Though the army has determinedly decided to launch a combing operation against assorted terrorists and militants hiding in Balochistan, the role of the police is of paramount importance to make the operation a success for the long term.

Being a civilian law-enforcement agency, the police can easily identify criminals and apprehend them. But the nondescript police of the country are under-resourced, ill-equipped and undertrained to play any supporting role in this regard.

Lack of proper training, sophisticated weaponry and massive politicisation of the police has made the force impotent, and it is clueless on how to flush out non-state actors and their strongholds in the country.

Due to the prevailing insecurity, a large number of lawyers and judges often decline taking on cases of hardcore terrorists. Those who dare are targeted in broad daylight. Therefore, terrorists keep striking the state’s institutions, public places and intellectuals.

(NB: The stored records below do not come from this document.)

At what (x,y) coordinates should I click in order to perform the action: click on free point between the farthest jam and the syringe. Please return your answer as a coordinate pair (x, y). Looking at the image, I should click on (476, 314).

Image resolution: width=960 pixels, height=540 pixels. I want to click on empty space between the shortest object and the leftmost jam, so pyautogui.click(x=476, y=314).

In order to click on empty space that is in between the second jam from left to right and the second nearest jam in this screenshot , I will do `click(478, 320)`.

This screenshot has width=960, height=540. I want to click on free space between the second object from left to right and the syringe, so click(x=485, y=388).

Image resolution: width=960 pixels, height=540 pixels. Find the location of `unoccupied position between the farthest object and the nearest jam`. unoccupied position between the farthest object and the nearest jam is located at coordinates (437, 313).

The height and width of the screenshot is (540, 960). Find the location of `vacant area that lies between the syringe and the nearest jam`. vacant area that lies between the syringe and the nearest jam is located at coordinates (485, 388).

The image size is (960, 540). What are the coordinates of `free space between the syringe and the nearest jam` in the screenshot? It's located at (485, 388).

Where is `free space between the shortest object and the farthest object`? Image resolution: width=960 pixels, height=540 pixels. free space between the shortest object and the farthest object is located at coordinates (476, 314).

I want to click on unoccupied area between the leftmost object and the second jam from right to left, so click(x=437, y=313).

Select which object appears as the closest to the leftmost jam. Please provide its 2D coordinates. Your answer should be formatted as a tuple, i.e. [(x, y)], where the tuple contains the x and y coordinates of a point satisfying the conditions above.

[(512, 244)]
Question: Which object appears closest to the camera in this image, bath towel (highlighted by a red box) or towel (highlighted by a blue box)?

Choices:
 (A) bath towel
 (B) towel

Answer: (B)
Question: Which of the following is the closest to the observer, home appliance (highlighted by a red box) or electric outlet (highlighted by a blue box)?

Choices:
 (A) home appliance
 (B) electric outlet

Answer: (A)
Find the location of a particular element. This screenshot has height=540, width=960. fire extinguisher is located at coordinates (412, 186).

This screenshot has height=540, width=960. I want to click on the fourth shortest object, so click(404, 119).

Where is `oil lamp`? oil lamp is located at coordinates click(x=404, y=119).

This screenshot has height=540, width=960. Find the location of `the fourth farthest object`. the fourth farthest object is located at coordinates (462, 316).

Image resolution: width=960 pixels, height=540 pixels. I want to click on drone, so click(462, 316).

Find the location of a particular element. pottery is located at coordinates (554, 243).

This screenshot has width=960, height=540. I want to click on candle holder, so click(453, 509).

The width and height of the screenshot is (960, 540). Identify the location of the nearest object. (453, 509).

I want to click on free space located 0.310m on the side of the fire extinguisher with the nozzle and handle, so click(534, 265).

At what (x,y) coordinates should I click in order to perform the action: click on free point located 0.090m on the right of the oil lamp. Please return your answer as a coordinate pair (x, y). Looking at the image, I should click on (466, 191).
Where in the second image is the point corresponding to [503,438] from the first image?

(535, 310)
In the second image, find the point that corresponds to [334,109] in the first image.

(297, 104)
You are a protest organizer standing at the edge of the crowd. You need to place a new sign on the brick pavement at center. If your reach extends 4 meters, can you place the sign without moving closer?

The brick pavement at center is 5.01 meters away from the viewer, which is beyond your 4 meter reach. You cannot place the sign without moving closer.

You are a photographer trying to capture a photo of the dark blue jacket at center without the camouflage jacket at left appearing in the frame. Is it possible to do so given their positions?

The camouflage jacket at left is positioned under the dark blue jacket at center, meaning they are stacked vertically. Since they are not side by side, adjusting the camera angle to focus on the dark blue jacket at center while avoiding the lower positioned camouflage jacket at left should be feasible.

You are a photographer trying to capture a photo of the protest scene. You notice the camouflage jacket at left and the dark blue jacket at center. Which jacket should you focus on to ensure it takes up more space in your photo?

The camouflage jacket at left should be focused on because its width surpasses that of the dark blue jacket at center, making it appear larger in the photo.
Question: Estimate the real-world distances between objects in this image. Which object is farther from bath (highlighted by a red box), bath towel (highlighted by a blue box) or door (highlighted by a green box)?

The thriving business of drug smuggling has made the terror-infested tribal areas and Balochistan more vulnerable to regional terrorism and militancy. A large amount of narcotics produced in Afghanistan is easily transported and shipped to the world via some insecure littoral areas of Balochistan. The UN Office on Drugs and Crime has lately identified Pakistan as the major route for the Afghan drug trade.

In this disruptive trade, some political leaders of Balochistan and government officers are thought to be directly involved in earning millions of rupees. More alarmingly, terrorist, militant and sectarian groups have a large enough share in this illicit business. Such blatant complicity of political leaders with drug smugglers and militants has been one of the major causes of lingering instability in the country.

It is time the above-mentioned major causes of terrorism, militancy and insurgency were ascertained and resolved on an urgent basis. The current piecemeal and selective measures are not enough to cleanse the country of these evils.

The writer is an independent researcher and columnist based in Karachi.